Acquisition date: June 2
Final bid: $9.5 billion

Closing out this list is the mid-year merger between Sanofi and rare disease specialist Blueprint Medicines, led by CEO Kate Haviland, the third female leader on this list.

The companies in June agreed to a $9.5 billion acquisition deal, giving Sanofi the FDA-approved systemic mastocytosis drug Ayvakit and a pipeline of investigational immunology and cancer therapies. In 2024, Ayvakit made $479 million. Because of the Sanofi takeover, Blueprint hasn’t reported sales figures for Ayvakit for the latter half of the year, but the pharma in its Q3 business report credited the drug as being partly responsible for a 57.1% increase in sales.

Speaking to analysts in a call after the acquisition, Sanofi’s head of specialty care Brian Foard said that Ayvakit’s launch was “just getting started” and that the pharma sees a lot of long-term potential for the drug. Beyond Ayvakit, Sanofi also got elenestinib, a KIT blocker for systemic mastocytosis.

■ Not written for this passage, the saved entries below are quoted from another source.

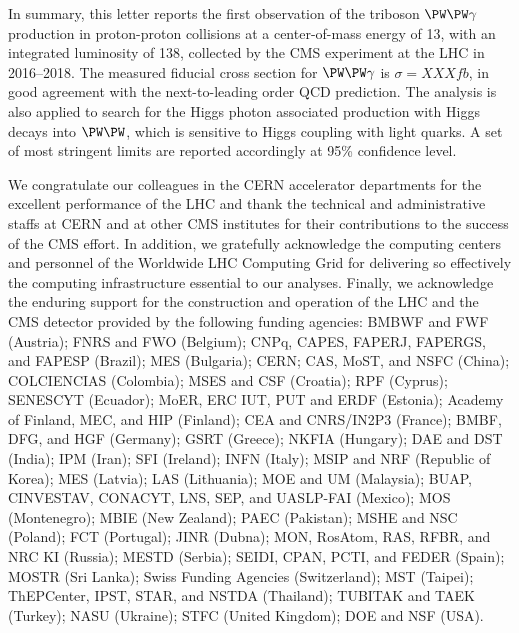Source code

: In summary, this letter reports the first observation of the triboson $\PW\PW\gamma$ production in proton-proton collisions at a center-of-mass energy of 13\TeV, with an integrated luminosity of 138\fbinv, collected by the CMS experiment at the LHC in 2016--2018. The measured fiducial cross section for $\PW\PW\gamma$ is $\sigma=XXX\unit{fb}$, in good agreement with the next-to-leading order QCD prediction. 
The analysis is also applied to search for the Higgs photon associated production with Higgs decays into $\PW\PW$, which is sensitive to Higgs coupling with light quarks. A set of most stringent limits are reported accordingly at 95\% confidence level.

\begin{acknowledgments}
We congratulate our colleagues in the CERN accelerator departments for the excellent performance of the LHC and thank the technical and administrative staffs at CERN and at other CMS institutes for their contributions to the success of the CMS effort. In addition, we gratefully acknowledge the computing centers and personnel of the Worldwide LHC Computing Grid for delivering so effectively the computing infrastructure essential to our analyses. Finally, we acknowledge the enduring support for the construction and operation of the LHC and the CMS detector provided by the following funding agencies: BMBWF and FWF (Austria); FNRS and FWO (Belgium); CNPq, CAPES, FAPERJ, FAPERGS, and FAPESP (Brazil); MES (Bulgaria); CERN; CAS, MoST, and NSFC (China); COLCIENCIAS (Colombia); MSES and CSF (Croatia); RPF (Cyprus); SENESCYT (Ecuador); MoER, ERC IUT, PUT and ERDF (Estonia); Academy of Finland, MEC, and HIP (Finland); CEA and CNRS/IN2P3 (France); BMBF, DFG, and HGF (Germany); GSRT (Greece); NKFIA (Hungary); DAE and DST (India); IPM (Iran); SFI (Ireland); INFN (Italy); MSIP and NRF (Republic of Korea); MES (Latvia); LAS (Lithuania); MOE and UM (Malaysia); BUAP, CINVESTAV, CONACYT, LNS, SEP, and UASLP-FAI (Mexico); MOS (Montenegro); MBIE (New Zealand); PAEC (Pakistan); MSHE and NSC (Poland); FCT (Portugal); JINR (Dubna); MON, RosAtom, RAS, RFBR, and NRC KI (Russia); MESTD (Serbia); SEIDI, CPAN, PCTI, and FEDER (Spain); MOSTR (Sri Lanka); Swiss Funding Agencies (Switzerland); MST (Taipei); ThEPCenter, IPST, STAR, and NSTDA (Thailand); TUBITAK and TAEK (Turkey); NASU (Ukraine); STFC (United Kingdom); DOE and NSF (USA). 
\end{acknowledgments}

Blueprint’s pipeline also includes BLU-808, in early-stage development for chronic urticaria, allergic rhinoconjunctivities, allergic asthma and mast cell activation syndrome. Blueprint is also bringing to the Sanofi fold several discovery-phase assets for various cancers, including breast cancer and other solid tumors.

All told, Leerink analysts in a June 2 note estimated that Blueprint’s revenues could hit $2.1 billion by 2030—though to hit this bar, Sanofi “will need to deliver on its plans to find and treat more patients.” And, for the acquisition to pay off, “it is critical, in our view, that BPMC’s pipeline delivers blockbuster revenue over the long term,” Leerink added.

Sanofi closed the Blueprint deal in July, a month after it was announced.